Granulocyte transfusions have been combined with G-CSF administration in 56 patients with severe aplastic anemia and severe infections [
58]. The median number of granulocyte components transfused was 18; survival at 30, 90 and 180 days were 89, 70 and 66 %, respectively. Among the 31 patients with invasive fungal infections, survival at 30 days, 90 days and 180 days was 87, 58 and 52 %, respectively. Among the 25 patients with refractory severe bacterial infections, survival at 30, 90 and 180 days were 92, 84 and 84 %, respectively. Importantly, survival rate was correlated with hematopoietic recovery. This study suggests that granulocyte transfusions combined with G-CSF could be an adjunctive therapy for treating severe infections in patients with severe aplastic anemia.

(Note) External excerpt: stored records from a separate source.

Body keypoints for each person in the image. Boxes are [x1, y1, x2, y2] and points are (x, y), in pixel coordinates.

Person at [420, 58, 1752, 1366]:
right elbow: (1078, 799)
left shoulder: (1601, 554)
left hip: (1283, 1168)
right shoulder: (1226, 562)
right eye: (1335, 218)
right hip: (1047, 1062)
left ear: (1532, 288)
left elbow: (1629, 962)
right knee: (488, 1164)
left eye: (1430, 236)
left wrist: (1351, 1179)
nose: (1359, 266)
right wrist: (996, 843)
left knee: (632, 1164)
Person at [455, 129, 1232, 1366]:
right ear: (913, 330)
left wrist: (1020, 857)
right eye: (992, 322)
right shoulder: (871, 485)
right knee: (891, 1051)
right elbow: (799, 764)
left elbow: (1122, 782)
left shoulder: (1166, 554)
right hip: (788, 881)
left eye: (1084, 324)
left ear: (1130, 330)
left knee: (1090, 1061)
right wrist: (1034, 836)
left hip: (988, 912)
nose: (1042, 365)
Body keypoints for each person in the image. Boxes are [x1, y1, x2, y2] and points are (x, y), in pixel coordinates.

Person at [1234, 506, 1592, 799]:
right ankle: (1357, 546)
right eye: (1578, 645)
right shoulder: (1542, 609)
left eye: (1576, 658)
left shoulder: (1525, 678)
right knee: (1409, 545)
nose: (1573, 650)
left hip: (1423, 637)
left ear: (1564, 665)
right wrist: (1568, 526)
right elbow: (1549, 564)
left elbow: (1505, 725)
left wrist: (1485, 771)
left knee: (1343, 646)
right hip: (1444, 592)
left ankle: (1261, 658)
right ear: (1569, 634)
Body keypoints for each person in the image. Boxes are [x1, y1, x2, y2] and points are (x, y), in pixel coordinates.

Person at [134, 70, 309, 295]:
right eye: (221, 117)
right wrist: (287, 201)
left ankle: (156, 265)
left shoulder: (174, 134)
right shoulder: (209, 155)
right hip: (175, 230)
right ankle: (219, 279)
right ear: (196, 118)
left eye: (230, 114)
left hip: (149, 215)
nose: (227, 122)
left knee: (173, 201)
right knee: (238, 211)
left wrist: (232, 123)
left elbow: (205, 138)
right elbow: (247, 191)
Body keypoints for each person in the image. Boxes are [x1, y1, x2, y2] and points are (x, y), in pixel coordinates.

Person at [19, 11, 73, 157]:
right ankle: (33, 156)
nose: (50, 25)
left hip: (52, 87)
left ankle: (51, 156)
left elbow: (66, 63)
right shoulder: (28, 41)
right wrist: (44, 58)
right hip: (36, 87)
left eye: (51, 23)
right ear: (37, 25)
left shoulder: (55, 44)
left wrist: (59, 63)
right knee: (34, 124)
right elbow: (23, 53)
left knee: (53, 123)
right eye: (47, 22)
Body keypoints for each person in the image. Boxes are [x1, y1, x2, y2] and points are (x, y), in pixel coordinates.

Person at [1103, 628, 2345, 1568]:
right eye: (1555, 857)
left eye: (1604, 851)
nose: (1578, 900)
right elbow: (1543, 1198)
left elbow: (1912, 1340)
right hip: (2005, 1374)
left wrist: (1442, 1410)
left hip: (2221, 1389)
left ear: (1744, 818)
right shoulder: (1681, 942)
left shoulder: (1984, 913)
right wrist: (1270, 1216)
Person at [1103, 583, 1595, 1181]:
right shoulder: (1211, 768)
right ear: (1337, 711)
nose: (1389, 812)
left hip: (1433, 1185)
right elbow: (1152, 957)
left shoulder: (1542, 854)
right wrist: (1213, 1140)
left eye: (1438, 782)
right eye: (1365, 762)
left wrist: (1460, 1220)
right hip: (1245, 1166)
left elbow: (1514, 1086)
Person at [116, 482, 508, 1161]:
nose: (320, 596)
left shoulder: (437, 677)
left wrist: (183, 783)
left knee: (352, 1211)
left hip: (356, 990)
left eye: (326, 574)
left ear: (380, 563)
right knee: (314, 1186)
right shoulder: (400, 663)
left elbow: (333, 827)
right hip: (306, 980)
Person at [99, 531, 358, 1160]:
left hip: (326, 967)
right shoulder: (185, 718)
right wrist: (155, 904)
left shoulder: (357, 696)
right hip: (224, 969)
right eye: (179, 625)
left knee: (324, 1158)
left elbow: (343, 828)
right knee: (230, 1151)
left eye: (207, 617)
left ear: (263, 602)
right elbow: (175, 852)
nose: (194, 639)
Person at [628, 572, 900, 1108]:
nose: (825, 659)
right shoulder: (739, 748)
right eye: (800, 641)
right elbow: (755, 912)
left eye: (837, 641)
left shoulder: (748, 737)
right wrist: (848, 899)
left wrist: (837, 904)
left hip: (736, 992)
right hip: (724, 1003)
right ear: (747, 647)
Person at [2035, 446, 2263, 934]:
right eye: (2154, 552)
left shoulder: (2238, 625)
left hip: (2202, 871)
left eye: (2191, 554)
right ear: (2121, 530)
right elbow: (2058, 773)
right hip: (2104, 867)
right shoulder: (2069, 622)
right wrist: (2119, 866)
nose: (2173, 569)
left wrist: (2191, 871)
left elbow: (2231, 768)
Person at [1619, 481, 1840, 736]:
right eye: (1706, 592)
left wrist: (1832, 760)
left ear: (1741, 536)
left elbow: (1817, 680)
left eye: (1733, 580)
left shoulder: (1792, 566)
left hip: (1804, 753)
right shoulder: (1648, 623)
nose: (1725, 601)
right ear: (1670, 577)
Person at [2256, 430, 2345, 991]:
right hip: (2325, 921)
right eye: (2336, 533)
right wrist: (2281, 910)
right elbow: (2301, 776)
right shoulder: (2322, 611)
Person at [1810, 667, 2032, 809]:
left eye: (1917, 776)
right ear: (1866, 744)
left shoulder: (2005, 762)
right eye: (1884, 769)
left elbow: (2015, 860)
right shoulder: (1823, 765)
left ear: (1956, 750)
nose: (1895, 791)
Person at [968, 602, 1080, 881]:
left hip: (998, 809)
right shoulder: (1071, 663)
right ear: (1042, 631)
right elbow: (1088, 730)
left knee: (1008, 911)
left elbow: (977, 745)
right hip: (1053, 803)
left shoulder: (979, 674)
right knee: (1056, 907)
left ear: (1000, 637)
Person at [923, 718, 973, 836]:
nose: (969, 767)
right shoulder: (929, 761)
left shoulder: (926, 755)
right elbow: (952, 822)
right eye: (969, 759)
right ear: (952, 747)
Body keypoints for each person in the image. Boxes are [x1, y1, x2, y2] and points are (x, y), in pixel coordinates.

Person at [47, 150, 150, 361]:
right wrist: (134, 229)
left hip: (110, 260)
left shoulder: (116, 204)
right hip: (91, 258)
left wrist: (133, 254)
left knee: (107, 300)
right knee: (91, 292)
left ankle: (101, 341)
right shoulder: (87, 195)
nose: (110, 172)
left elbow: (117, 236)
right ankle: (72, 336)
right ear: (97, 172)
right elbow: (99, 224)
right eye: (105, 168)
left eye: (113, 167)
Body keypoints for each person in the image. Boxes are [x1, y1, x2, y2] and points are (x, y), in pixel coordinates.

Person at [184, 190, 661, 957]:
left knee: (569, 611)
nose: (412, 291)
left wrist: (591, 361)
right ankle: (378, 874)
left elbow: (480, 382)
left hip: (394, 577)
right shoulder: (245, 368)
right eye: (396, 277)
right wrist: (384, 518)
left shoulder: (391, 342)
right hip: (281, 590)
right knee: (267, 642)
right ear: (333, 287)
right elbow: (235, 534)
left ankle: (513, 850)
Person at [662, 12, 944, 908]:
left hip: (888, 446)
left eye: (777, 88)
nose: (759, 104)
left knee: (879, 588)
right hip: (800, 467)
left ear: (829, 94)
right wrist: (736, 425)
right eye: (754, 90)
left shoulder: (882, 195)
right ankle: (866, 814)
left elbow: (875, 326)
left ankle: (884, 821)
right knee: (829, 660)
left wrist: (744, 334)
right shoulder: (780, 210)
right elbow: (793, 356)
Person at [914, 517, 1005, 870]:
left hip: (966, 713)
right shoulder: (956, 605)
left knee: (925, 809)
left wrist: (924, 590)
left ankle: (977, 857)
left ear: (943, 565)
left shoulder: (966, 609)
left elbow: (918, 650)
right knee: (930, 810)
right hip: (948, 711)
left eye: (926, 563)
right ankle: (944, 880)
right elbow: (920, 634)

It has been shown that accumulation of the transfused granulocytes at sites of infection can help predict the clinical response. In four patients given
99mTc-HMPAO- labeled granulocytes, planar imaging at 1 h (early) and 4 h (delayed) after granulocyte infusion allowed the identification of responders and non-responders based on granulocyte uptake, as assessed by the lesion-to-normal lung ratio. By contrast, granulocyte scintiscans of two patients who were non-responders did not show any granulocyte uptake into the infiltrative lung lesions [
59].
The clinical results of the transfusion of granulocytes collected from community donors vs. family donors may be similar [
60]. The use of granulocytes collected from community donors bears the advantage of requiring less time to begin the GTX course. In addition, higher increments of the absolute neutrophil count were recorded in patients receiving GTX from G-CSF and dexamethasone-stimulated community donors, compared with patients receiving GTX from G-CSF-stimulated family donors. Overall, 57 and 56 % of patients receiving granulocytes collected from unrelated community and related donors, respectively, had a progressive or fatal course of infection.
Collectively, the available evidence points to the efficacy of GTX as an adjunct treatment modality for severely neutropenic patients who are likely to experience hematopoietic recovery.